Investment - Articles - Schroders' 2013 Outlook: A year in global bonds


 Bob Jolly, Head of Global Macro, Schroders:

 "With yields on developed market bonds still at depressed levels and credit spreads considerably lower than last year, it's clear that a passive approach towards global bond market beta is unlikely to make you rich this year. There cannot be a repeat in 2013 of the bond market returns of 2012. But it will be another year where markets will swing between euphoria - when either growth or politicians offer positive surprises - and misery - when either the political system takes its collective foot off the reform agenda or we see a temporary ebbing in economic momentum."

 Trends to watch in 2013:

 There are a number of important themes we expect to come to the fore in 2013 -

     
  •   France will struggle to maintain market confidence. The French economy continues to be overly sensitive to the state, and with so much state intervention it is gradually losing global market share.

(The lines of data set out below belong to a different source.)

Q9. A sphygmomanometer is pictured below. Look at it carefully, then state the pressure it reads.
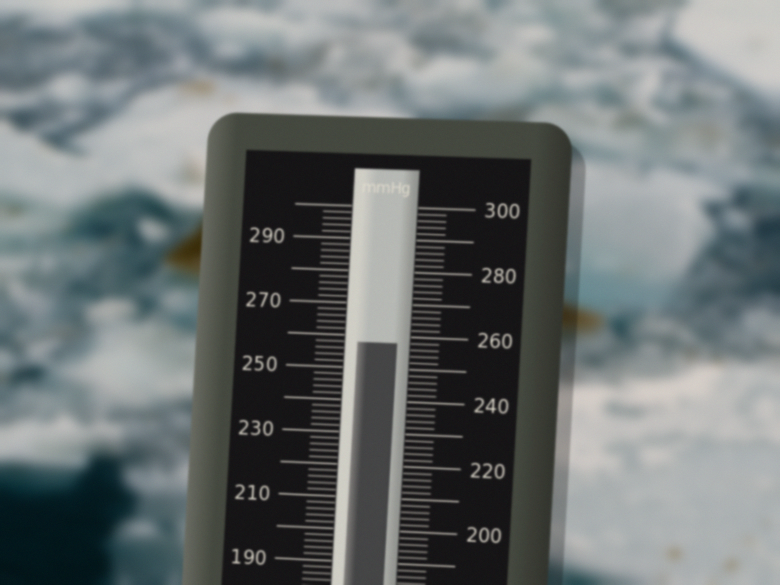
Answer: 258 mmHg
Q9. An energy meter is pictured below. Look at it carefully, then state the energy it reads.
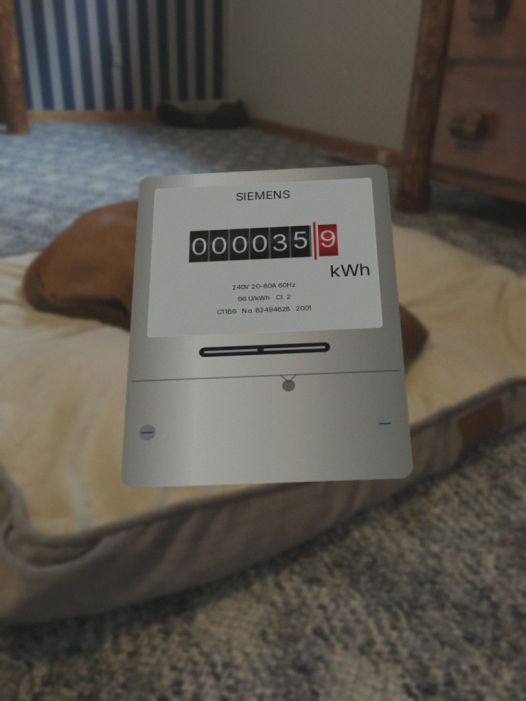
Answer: 35.9 kWh
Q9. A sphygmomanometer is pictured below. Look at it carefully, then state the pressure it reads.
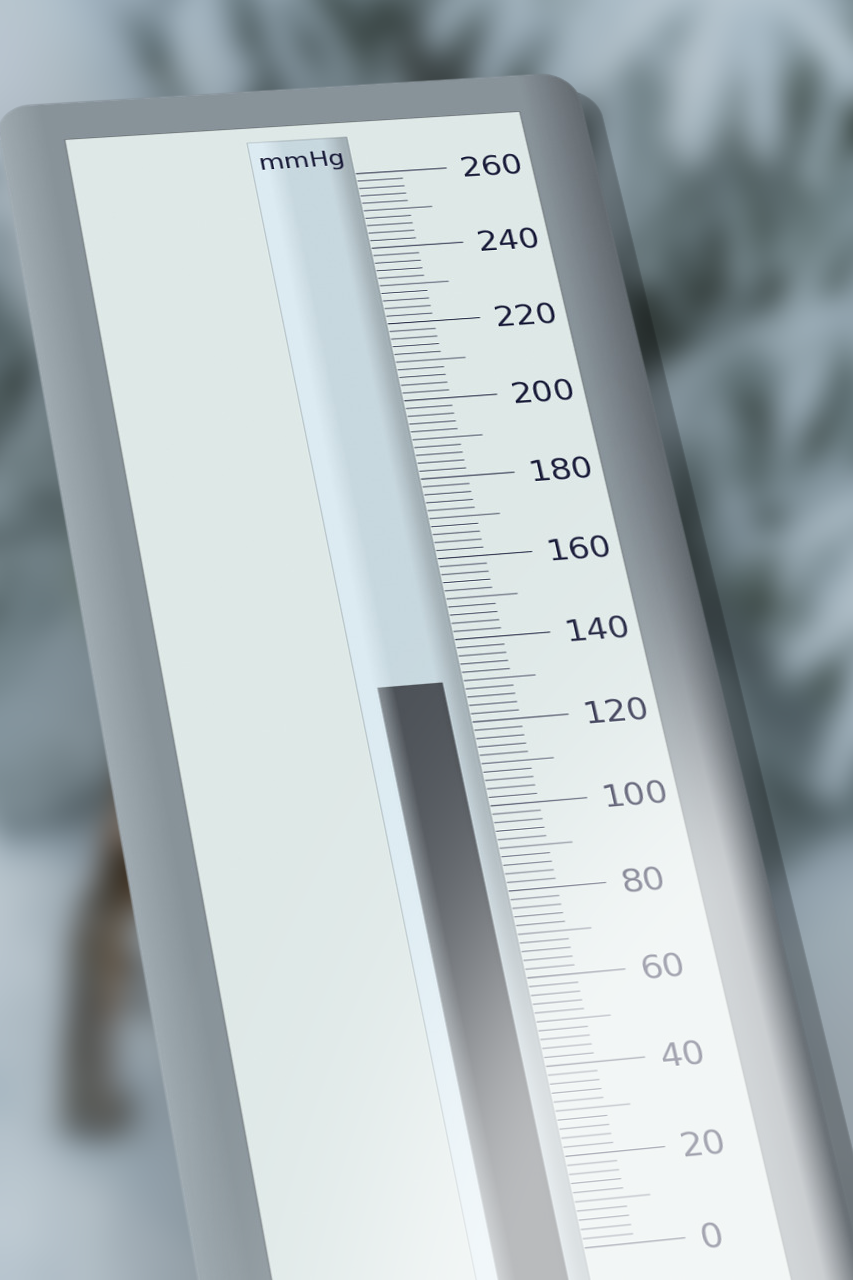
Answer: 130 mmHg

Its fiscal position is set to continue to deteriorate and 2013 could well be the year when market participants vote with their feet and begin to exert pressure on French government to embrace a more rapid series of structural reforms.
  •  
  •   Spain will ultimately sign the Memorandum of Understanding, most likely after a combination of market and EU political pressure has materialised.
  •  
  •   The UK will struggle with sticky inflation. With inflation acting as a tax on the consumer, economic growth will remain fairly stagnant. Stagflation will be seen as a major negative for both UK assets and sterling.
  •  
  •   Japan will finally get serious about removing deflation. The printing presses will whir at potentially twice their historical speed. The Japanese yen will be the most likely casualty.
  •  
  •   Asian countries - especially China - will introduce measures to boost domestic consumption. The change in the mix of growth will exert further downward pressure on some industrial commodities. The Australian dollar may well have seen its best days in terms of demand for its major exports.
  •  
  •   The US fiscal cliff will become a fiscal slope. We are about to enter an extended period of fiscal austerity in the US and monetary policy will remain an accommodative offset.
  •  
  •   Balance sheet repair will be an ongoing feature in both household and government balance sheets; financial repression is here for some time to come. Growth will do well to break stall speed.
  •  
  •   The risk of a currency battle, perhaps even a war, continues to grow. All Western countries want to boost exports to improve growth. The easiest way to boost exports is to boost competitiveness through a depreciation of a nation's currency. Asian countries are likely to feel pressure to allow a more rapid appreciation of their currencies to help the transition.
  •  
  •   The Middle East hopefully stops short of a much greater escalation in tension but the pressure cooker will continue to simmer. Risks are quite probably underestimated by markets, especially when you consider the economic havoc a $200 oil price would cause.